Saved data entries
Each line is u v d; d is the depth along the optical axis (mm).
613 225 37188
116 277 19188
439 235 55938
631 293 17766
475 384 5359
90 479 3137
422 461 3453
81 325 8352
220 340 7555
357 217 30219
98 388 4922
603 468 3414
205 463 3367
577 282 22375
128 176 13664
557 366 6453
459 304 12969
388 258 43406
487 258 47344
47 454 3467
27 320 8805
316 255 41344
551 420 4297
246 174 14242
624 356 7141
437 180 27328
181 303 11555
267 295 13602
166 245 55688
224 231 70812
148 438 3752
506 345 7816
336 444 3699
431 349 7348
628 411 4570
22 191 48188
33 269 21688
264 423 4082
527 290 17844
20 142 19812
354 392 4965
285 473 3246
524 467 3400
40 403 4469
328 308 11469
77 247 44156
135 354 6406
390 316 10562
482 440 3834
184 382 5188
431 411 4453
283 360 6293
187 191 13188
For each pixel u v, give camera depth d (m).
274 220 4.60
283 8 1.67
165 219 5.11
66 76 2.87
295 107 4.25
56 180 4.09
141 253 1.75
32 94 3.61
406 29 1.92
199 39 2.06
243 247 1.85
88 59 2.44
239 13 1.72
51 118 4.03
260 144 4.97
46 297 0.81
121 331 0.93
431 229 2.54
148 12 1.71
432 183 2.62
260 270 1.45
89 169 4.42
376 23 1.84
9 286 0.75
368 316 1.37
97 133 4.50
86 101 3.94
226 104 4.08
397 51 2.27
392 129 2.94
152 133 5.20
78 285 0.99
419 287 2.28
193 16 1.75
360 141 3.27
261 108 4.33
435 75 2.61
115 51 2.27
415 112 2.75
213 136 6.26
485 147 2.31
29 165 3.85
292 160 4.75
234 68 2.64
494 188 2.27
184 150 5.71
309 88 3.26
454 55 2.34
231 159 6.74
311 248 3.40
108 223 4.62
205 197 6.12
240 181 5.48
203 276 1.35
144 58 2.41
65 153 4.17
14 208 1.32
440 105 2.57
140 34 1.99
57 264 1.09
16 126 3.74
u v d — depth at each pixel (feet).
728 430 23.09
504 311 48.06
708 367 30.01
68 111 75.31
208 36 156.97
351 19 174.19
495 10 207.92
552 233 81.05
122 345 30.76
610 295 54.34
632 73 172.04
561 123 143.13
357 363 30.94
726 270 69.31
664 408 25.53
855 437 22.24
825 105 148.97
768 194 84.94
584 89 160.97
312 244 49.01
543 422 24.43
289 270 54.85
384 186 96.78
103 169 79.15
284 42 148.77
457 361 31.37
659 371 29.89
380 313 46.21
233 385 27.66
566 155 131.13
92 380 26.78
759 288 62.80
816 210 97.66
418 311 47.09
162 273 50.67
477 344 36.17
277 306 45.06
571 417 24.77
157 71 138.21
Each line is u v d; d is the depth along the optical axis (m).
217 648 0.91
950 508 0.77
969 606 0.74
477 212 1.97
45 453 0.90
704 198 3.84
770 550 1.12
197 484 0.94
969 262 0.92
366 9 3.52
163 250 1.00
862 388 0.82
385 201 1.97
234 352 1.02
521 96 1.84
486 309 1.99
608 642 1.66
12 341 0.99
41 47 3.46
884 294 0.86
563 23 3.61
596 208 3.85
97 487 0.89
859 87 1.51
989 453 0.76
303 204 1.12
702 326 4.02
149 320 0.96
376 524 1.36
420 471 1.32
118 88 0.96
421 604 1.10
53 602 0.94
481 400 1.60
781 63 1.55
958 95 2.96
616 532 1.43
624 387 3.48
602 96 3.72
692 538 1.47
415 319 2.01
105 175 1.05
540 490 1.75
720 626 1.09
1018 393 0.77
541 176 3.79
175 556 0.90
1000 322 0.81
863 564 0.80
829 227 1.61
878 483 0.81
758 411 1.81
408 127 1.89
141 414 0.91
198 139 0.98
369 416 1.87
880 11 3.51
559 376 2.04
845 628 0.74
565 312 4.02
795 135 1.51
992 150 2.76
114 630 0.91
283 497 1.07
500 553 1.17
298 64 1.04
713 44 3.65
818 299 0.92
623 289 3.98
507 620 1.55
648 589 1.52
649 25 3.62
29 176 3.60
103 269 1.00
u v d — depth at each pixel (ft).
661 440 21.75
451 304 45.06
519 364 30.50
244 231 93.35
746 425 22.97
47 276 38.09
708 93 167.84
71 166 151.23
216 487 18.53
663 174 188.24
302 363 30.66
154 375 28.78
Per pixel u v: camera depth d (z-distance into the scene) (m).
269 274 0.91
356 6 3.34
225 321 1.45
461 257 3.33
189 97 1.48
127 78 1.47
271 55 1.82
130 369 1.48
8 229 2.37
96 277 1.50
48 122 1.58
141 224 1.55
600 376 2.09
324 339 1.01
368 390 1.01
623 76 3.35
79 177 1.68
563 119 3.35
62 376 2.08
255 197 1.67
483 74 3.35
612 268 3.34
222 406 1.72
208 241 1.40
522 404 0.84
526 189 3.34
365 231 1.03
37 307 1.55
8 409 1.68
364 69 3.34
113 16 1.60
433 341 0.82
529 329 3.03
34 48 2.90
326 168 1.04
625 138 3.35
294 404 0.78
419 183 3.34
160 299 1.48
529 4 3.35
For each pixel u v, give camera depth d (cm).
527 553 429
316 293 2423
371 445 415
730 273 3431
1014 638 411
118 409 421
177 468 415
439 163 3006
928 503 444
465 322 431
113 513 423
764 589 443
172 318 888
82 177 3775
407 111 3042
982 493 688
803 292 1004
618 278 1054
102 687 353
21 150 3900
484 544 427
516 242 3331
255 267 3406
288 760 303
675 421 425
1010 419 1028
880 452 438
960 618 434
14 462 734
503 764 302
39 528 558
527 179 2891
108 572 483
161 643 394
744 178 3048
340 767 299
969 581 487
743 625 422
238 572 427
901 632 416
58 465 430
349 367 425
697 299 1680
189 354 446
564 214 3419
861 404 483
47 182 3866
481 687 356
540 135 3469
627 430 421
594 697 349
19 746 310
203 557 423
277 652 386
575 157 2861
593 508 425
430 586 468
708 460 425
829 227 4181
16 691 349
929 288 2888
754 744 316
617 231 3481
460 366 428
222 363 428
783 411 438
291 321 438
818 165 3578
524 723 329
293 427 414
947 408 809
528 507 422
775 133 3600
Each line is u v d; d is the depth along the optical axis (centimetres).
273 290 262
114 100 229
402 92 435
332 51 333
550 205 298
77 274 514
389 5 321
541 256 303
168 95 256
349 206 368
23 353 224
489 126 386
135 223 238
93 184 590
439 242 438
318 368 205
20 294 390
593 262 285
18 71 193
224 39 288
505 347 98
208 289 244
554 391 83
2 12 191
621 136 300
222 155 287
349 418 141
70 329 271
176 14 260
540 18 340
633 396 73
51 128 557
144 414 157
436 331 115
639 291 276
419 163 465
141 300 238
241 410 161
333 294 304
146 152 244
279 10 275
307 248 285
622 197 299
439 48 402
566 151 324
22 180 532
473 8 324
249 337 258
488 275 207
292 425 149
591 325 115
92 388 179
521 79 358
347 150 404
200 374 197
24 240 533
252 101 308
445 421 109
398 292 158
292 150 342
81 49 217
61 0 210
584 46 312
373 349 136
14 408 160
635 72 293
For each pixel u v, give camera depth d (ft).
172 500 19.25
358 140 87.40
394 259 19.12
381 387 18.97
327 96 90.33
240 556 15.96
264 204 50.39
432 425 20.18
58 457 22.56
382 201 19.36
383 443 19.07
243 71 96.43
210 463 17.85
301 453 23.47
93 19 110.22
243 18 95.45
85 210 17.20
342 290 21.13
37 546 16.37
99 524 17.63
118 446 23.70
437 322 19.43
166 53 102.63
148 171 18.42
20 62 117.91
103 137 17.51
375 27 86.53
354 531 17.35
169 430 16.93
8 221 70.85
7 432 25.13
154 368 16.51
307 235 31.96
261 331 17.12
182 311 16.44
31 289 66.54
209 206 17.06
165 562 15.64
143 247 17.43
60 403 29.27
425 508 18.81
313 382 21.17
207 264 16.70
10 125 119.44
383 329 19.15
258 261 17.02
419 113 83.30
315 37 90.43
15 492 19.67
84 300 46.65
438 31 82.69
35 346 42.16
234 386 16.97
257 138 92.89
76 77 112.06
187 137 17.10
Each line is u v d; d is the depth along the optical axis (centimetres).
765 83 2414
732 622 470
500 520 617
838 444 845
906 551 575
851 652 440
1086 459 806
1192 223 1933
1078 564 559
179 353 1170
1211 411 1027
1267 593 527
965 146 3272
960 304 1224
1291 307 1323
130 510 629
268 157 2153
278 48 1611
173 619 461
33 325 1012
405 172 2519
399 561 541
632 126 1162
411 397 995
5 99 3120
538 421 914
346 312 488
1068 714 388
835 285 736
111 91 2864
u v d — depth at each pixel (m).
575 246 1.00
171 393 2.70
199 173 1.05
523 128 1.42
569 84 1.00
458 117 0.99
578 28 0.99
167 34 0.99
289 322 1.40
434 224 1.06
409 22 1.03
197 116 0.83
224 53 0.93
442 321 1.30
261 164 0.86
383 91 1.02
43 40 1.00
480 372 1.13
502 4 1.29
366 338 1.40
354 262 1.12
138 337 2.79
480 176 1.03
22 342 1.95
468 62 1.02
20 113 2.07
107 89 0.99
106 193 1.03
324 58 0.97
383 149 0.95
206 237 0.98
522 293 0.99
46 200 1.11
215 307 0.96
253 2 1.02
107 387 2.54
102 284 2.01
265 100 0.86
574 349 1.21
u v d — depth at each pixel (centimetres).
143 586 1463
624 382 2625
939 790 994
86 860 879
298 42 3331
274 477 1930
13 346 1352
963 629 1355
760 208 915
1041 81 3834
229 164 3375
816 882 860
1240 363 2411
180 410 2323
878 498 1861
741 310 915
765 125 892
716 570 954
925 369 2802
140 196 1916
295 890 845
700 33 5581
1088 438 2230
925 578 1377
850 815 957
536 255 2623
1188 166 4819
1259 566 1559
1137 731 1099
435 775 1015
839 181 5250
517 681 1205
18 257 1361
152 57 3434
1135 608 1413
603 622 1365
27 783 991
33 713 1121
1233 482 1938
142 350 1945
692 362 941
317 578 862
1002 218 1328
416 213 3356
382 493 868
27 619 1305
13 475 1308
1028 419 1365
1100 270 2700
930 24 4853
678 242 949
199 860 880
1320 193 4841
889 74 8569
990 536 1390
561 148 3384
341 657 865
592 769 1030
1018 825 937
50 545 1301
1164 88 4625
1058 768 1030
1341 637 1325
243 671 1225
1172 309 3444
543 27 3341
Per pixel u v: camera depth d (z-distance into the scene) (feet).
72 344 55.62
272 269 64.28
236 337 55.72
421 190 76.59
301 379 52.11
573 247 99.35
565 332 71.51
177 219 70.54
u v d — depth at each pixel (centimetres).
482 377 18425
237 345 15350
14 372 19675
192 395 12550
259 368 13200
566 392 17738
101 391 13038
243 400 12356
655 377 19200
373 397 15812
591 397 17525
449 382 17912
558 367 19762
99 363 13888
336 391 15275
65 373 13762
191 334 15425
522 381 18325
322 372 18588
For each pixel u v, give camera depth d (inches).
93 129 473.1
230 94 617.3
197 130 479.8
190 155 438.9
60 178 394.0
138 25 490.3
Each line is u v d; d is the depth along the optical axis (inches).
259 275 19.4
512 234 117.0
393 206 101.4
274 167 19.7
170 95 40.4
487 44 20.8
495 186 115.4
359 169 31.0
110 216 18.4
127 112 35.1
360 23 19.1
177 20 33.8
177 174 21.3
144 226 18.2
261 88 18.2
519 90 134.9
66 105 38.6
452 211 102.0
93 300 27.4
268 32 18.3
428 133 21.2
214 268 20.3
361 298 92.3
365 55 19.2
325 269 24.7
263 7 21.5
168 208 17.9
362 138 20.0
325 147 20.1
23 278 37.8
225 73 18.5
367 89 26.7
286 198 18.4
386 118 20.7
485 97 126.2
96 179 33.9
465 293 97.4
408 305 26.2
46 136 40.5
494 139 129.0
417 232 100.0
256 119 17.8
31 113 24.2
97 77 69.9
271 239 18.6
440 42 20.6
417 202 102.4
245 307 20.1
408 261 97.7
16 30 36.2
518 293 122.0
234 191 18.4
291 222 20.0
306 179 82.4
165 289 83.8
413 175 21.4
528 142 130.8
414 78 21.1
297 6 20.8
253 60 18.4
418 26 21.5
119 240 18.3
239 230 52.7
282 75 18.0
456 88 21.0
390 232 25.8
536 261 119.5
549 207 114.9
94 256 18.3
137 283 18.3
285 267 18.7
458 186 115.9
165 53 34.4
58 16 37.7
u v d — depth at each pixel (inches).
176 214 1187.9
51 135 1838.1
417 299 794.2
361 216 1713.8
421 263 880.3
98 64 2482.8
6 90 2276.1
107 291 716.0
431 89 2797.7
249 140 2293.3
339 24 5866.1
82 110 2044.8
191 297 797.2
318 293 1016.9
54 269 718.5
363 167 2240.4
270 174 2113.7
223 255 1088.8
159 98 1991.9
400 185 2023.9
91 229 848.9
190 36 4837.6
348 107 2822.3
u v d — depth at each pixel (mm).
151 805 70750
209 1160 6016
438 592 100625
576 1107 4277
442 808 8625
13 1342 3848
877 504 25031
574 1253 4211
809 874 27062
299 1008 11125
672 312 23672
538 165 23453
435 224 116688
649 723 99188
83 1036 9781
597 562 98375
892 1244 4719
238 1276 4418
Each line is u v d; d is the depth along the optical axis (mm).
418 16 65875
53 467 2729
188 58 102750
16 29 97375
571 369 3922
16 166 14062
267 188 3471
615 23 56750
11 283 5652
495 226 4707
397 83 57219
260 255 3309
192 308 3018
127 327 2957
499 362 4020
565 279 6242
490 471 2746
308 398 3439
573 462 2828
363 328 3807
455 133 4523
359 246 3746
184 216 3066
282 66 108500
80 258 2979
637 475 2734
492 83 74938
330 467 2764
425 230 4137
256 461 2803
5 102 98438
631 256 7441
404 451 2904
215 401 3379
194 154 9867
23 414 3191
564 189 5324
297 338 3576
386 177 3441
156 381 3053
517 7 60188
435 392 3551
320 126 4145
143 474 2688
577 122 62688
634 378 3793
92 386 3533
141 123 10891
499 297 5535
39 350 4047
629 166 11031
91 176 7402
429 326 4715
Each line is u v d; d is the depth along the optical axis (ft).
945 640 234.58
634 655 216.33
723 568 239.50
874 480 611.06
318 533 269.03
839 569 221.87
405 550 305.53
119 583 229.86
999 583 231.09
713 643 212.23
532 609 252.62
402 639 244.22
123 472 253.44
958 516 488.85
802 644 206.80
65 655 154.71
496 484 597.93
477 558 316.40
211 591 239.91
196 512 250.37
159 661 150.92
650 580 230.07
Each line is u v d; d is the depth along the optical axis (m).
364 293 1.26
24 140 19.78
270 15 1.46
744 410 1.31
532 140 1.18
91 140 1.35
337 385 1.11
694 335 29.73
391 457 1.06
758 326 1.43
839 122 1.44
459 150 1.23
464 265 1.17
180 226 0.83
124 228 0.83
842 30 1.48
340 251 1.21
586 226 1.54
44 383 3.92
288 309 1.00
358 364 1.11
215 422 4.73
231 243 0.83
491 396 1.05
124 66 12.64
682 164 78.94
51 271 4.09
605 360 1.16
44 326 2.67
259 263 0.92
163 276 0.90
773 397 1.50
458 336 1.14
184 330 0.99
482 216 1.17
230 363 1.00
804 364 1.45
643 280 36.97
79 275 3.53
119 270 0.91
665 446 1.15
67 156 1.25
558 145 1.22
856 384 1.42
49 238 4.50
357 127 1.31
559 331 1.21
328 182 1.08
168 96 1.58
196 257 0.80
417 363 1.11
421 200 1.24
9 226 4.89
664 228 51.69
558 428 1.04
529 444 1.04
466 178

■ **YOUR ASSIGNMENT**: For every line of the records that includes the string "feet", add one to a tally; the answer is that tally alone.

■ **ANSWER BOX**: 2